Mojokerto – DPRD Kota Mojokerto melaksanakan pembacaan rekomendasi atas Laporan Keterangan Pertanggungjawaban Walikota Mojokerto Akhir Tahun Anggaran 2019, Selasa (28/4/2020) di Ruang Rapat DPRD Kota Mojokerto.
Riza Ibnu Yulianto, S.E. selaku Juru Bicara DPRD Kota Mojokerto mengatakan jika ada 16 Rekomendasi atas LKPJ Wali Kota Mojokerto akhir tahun anggaran 2020. Rekomendasi yang pertama yakni Program Peningkatan Keamanan dan Kenyamanan Lingkungan Kota Mojokerto mempunyai daya tarik dari sisi pemasaran bagi para PKL.
“Hal ini menjadikan Kota Mojokerto menjadi pusat perdagangan dan jasa bagi warga sekitar kota. Sehingga tidak menutup kemungkinan akan semakin besar dan banyaknya PKL, baik dari kota sendiri maupun dari luar kota yang masuk dan melakukan aktifitas perdagangan di Kota Mojokerto,” tegasnya..
Selanjutnya rekomendasi yang kedua yakni Program Ketenagakerjaan Untuk menurunkan angka pengangguran salah satu program yang dilakukan adalah dengan meningkatkan potensi peluang kerja dengan melaksanakan kegiatan pendidikan dan pelatihan ketrampilan kerja bagi pencari kerja.

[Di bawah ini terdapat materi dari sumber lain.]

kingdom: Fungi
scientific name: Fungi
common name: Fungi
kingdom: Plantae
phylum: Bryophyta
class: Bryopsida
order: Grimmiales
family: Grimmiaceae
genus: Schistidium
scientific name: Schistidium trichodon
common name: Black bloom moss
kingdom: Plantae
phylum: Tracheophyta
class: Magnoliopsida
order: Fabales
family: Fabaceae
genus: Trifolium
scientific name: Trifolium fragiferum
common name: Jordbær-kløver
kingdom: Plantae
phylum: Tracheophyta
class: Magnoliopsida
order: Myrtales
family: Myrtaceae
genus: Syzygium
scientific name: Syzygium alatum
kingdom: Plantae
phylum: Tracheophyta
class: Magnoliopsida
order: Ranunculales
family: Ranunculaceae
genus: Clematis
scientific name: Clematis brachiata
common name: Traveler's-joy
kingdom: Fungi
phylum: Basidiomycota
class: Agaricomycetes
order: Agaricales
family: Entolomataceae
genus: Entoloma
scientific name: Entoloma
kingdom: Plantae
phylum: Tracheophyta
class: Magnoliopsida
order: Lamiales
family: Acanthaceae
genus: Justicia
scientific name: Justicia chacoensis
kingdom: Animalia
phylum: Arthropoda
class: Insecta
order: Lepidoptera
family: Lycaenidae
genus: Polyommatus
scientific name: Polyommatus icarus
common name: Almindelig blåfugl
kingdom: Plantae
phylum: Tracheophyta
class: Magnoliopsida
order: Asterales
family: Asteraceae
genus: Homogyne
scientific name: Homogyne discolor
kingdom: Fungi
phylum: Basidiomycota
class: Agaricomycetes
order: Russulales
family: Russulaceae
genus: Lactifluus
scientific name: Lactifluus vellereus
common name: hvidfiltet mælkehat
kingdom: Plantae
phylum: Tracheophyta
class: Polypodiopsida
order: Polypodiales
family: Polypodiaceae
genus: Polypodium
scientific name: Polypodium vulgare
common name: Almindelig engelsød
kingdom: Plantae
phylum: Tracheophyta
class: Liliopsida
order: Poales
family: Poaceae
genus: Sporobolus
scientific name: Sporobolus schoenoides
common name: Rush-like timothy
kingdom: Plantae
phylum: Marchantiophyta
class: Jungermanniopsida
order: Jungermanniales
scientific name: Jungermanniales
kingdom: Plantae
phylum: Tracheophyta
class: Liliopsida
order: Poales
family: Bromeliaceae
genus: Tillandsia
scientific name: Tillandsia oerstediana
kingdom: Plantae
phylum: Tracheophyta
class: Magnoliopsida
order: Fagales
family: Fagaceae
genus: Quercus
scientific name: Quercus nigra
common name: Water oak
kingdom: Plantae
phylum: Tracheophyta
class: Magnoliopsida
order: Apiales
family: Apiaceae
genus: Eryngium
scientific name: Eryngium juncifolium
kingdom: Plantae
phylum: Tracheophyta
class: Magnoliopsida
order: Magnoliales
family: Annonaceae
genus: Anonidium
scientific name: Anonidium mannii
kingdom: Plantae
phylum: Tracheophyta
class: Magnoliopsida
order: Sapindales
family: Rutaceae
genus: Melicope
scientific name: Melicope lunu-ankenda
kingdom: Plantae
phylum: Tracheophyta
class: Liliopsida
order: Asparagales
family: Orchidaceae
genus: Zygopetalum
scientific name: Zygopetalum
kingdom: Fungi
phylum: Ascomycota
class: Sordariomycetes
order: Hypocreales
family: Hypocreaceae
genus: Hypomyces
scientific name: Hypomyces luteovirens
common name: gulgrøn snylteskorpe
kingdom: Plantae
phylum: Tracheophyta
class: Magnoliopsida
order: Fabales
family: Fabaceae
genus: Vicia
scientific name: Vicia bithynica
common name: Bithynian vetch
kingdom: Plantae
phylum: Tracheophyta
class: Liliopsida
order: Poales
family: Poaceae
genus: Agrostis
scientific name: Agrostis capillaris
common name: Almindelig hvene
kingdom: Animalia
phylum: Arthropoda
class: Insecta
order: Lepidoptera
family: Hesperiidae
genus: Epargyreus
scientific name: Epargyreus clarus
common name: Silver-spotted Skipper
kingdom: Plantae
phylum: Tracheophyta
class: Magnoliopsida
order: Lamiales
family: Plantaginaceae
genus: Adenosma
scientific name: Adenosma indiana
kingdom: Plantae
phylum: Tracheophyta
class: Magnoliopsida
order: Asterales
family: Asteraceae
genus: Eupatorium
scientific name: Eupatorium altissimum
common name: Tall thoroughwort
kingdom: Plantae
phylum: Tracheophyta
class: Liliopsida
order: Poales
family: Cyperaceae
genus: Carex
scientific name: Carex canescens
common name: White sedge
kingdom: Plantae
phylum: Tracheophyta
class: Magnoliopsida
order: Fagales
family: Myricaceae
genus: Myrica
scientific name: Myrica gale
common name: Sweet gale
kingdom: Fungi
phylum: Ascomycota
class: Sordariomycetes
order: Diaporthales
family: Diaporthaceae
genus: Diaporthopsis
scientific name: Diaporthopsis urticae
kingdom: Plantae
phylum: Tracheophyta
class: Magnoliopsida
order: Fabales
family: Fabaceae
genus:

“Para peserta pendidikan dan pelatihan ini pada umumnya sangat antusias dalam mengikuti pelatihan akan tetapi mereka tetap saja menginginkan dapat bekerja di sektor formal. Sementara bagi mereka yang ingin membuka usaha sesuai dengan bekal pelatihan yang didapatnya, mereka terkendala dengan kebutuhan modal usaha yang diperlukan,” terangnya.
Selanjutnya rekomendasi yang ketiga yakni Pertanahan. Terdapat beberapa kasus sengketa pertanahan di Kota Mojokerto. Kasus pertanahan ini timbul karena adanya pengaduan yang berisi kebenaran dan tuntutan terhadap suatu Keputusan Tata Usaha Negara di lingkungan Kantor Badan Pertanahan Nasional yang dirasakan keputusan pejabat tersebut merugikan hak-hak mereka atas suatu bidang tanah.
“Dengan adanya klaim tersebut mereka ingin mendapatkan penyelesaian secara administrasi dengan apa yang disebut koreksi serta merta dari Pejabat yang berwenang,” ujarnya.
Selanjutnya rekomendasi yang keempat yakni Lingkungan Hidup. Saat ini volume sampah di Kota Mojokerto semakin meningkat volumenya yang tidak sebanding dengan luas lahan TPA.
“Penambahan luas lahan TPA hendaknya jangan dijadikan satu-satunya solusi untuk mengatasi hal ini. Namun perlu ada langkah-langkah inovasi dalam pengelolaan sampah, seperti membangun Pusat Daur Ulang Sampah, Tempat Pengolahan Sampah Terpadu (TPST), Tempat Pengolahan Sampah 3R (reduce, reuse, recycle) atau TPS3R, pengurangan sampah organik dengan BSFL (Black Soldier Fly Larva), rumah kompos, pengelolaan sampah di pasar, Sistem SWAT (Solid Waste Transportation),” ujarnya.
Selanjutnya rekomendasi yang kelima yakni Kependudukan dan Pencatatan Sipil. Ada beberapa hal yang perlu mendapat perhatian Pemerintah Kota Mojokerto terhadap hal-hal seperti, masih rendahnya inisiatif wajib KTP untuk melakukan perekaman KTP elektronik, khususnya pemula. Masih banyaknya data ganda penduduk yang menyebabkan database kependudukan invalid.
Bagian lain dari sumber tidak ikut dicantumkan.